マスコミの話題は何故ワクチンばかりか
結論を先に書きますと、乳酸菌生産物質のような直接的に免疫システムに影響を与えるようなアイテムの存在を、知っている人が少ないからです。また、腸管免疫機構が脚光を浴びたのは、ここ十数年の間のことですので、マスコミに登場するような中高年の医師が在学中に、腸管と免疫との関わりを医学的に具体的に解説するような授業は行われておらず、その意味では腸管と免疫に関する知識や知見は、よほどそのジャンルを掘り下げて研究しているような医師しか持っていないのです。
流石に、生命科学の最先端で研究をしている大学の研究室に在籍しているような教授や学生ならば、腸管免疫に関する知識は豊富ですが、彼らに『腸管免疫を刺激して免疫力を高めるような機能を持った製品を知っていますか?』と質問をすると、残念ながらほとんどがヨーグルトという答えが返ってきます。
私自身も、そのような研究室や学生と共同研究をすることも多いのですが、乳酸菌生産物質のような製品を紹介することはできても、その詳しい製法などノウハウに関する重要な部分を公開することはできませんので、彼らが乳酸菌生産物質についての、具体的なイメージを持つことはできません。業界や学会自体がそのような状況ですので、腸管免疫系を刺激するものはヨーグルトのような乳酸菌飲料しかないと、この世界に生きている学者も医師もみな、乳酸菌の生産物質には目が向いていないのです。
また、医師の仕事というのは、厚労省が定めた診療報酬制度に従って診察や治療を行い、厚労省が決めた薬価に基づいて薬を処方し報酬を得ることです。薬価が存在しない健康食品を患者に勧めたり購入を促すことは報酬につながらないのでしません。むしろ、怪しげな健康食品に騙されないように気をつけなさいと、注意することが仕事だと思っていますし、現実的にそれは当然です。
また、免疫系には自然免疫と獲得免疫があることくらい、マスコミに登場するほどの専門家ならば、当然ご存知でしょう。言葉の上では。しかし感染症が専門の学者や研究者であっても、今までの研究生活や臨床業務の中に、乳酸菌生産物質の様な自然免疫を強烈に刺激する機能性を持ったアイテムが存在していないのですから、それを知るわけがありません。コロナウイルスとの戦いについての彼らの認識としては、概ね以下のような内容です。
- ウイルスと直接戦うマクロファージなどによる自然免疫には限界がある。確かに自然免疫を高めておくことができれば良いが、そのような最適な方法や薬は今はない。
- 免疫を刺激することができるのはワクチンだけだ。インフルエンザなどもワクチンのおかげで『罹(かか)らない』ようになるのだ。コロナもウイルスに合ったワクチン開発が最優先課題だ。
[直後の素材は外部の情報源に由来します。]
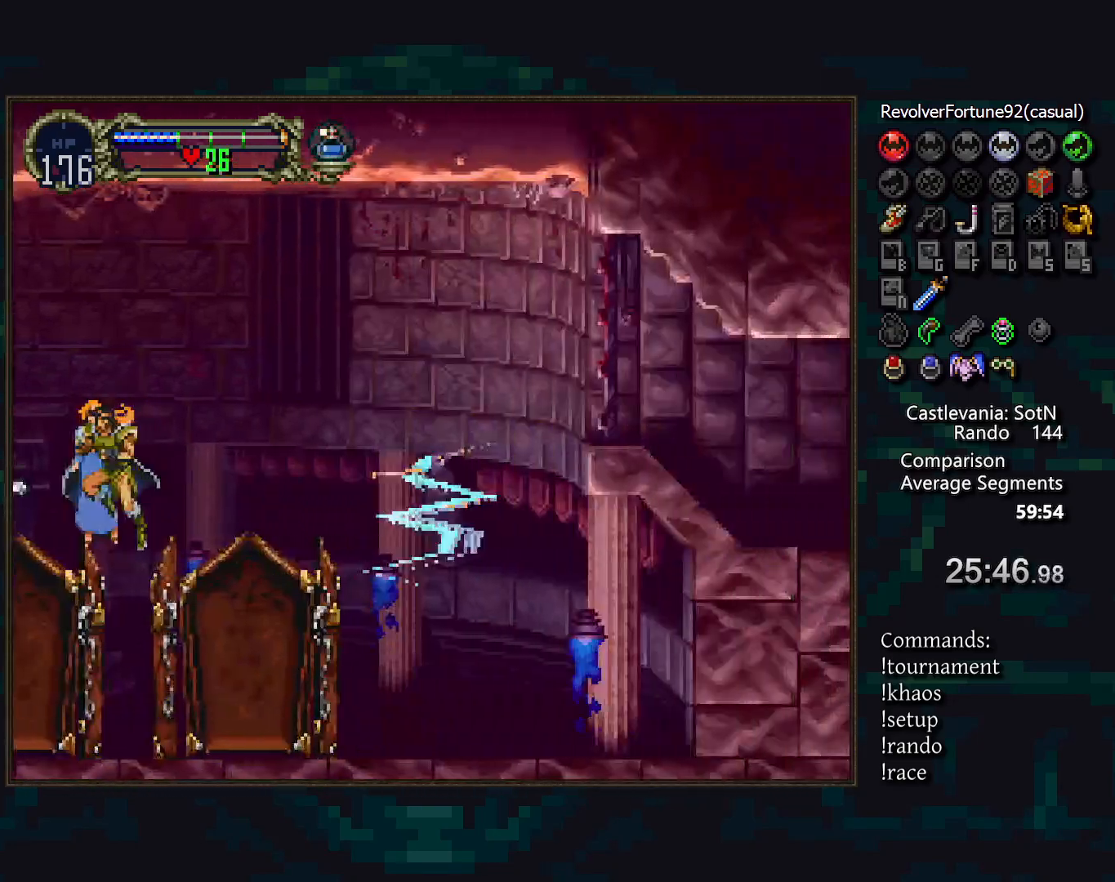
{"buttons": [], "events": []}
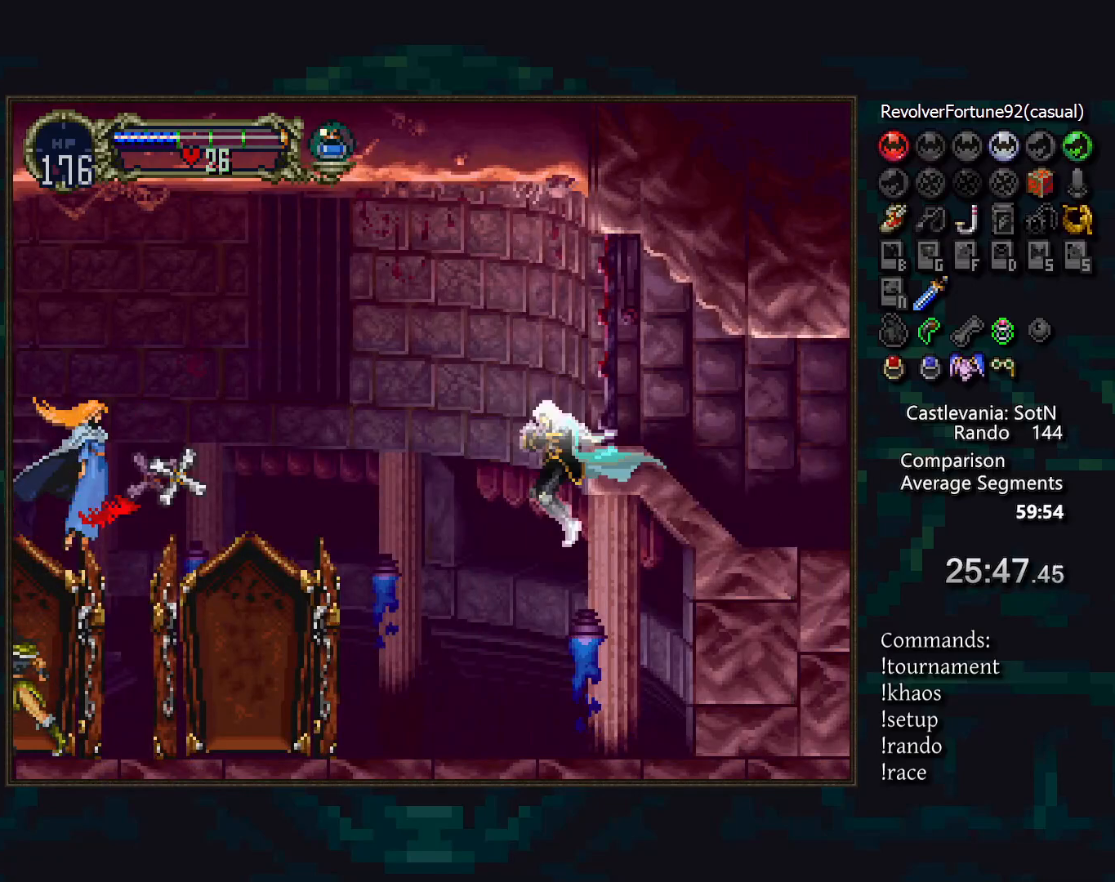
{"buttons": [], "events": []}
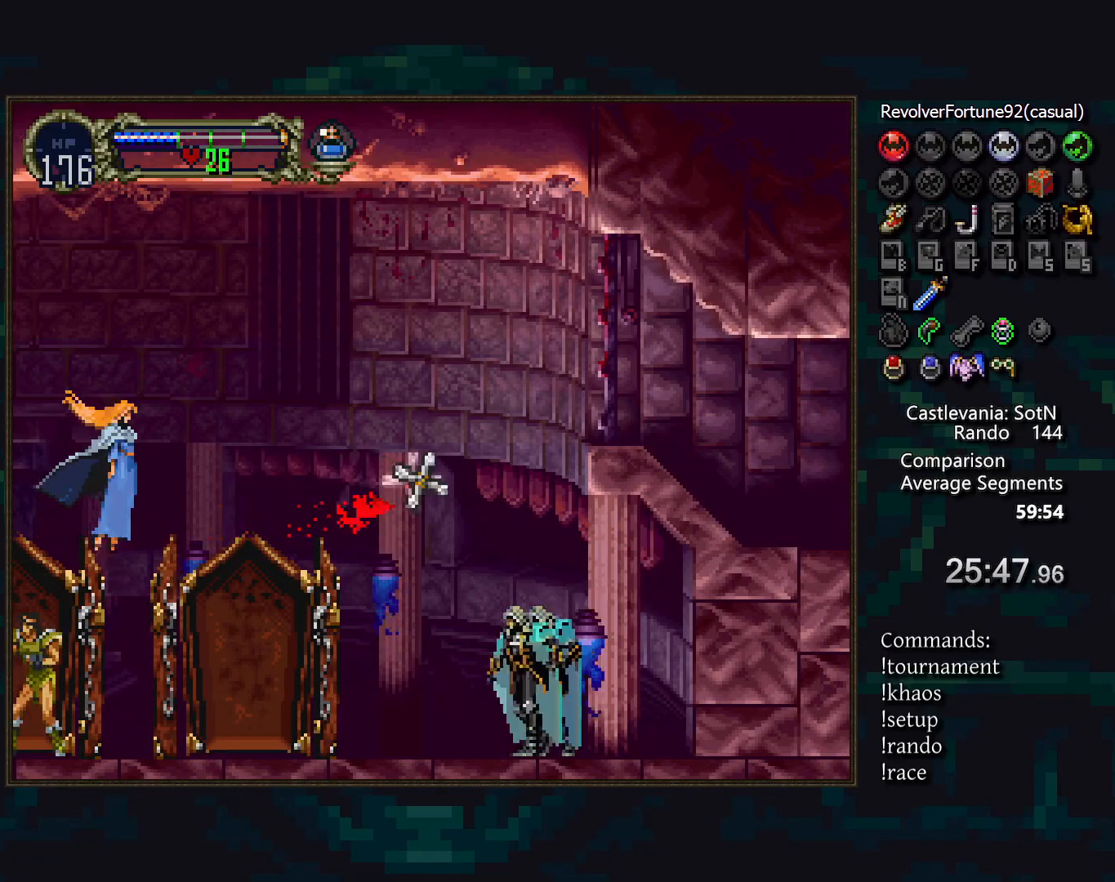
{"buttons": [], "events": []}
しかしある意味、現在の状況は私たちにとっては有利な状況かもしれません。試しに、『免疫力を高める方法』などのワードで検索してみてください。『笑う・四肢を温める・バランスの取れた食事をとる・適度な運動・楽観的に物事を考える・・・』などなど、極めて消極的な方法ばかりです。選択肢がない市場で、オンリーワンのアイテムを販売することができたら、釣りでいえば『入れ食い』の状況になるはずですが、現実はなかなかそうはいきません。その理由はいくつかあります。
- 医師や学者の言うことを否定し、乳酸菌生産物質が自然免疫系を刺激することを証明するには、学術的に明確なエビデンスが必要で、それには大変な手間とお金が必要だ。
- 健康食品等ジャンルに位置する乳酸菌生産物質について、効果や効能を謳うこと自体が、薬事法に抵触するので、広めにくい。
- 乳酸菌のジャンルでは生産物質自体はマイナーで、効果が低くても世の中みんな大手メーカーを中心とする乳酸菌飲料の世界に呑み込まれている現実の中では、宣伝しにくい。
- 乳酸菌生産物質を製造販売しているメーカーの中には、ほとんど機能性がなかったり、製造した製品を希釈して効果を下げて販売している企業もあり、それらの商品との差別化にエネルギーが必要だ。
上記の障害を乗り越えるためには、やはり販売者の皆さんが豊富な知識を身につけ、自信と情熱と経験を元に、お客様に商品をお勧めすることができるようになることが必須です。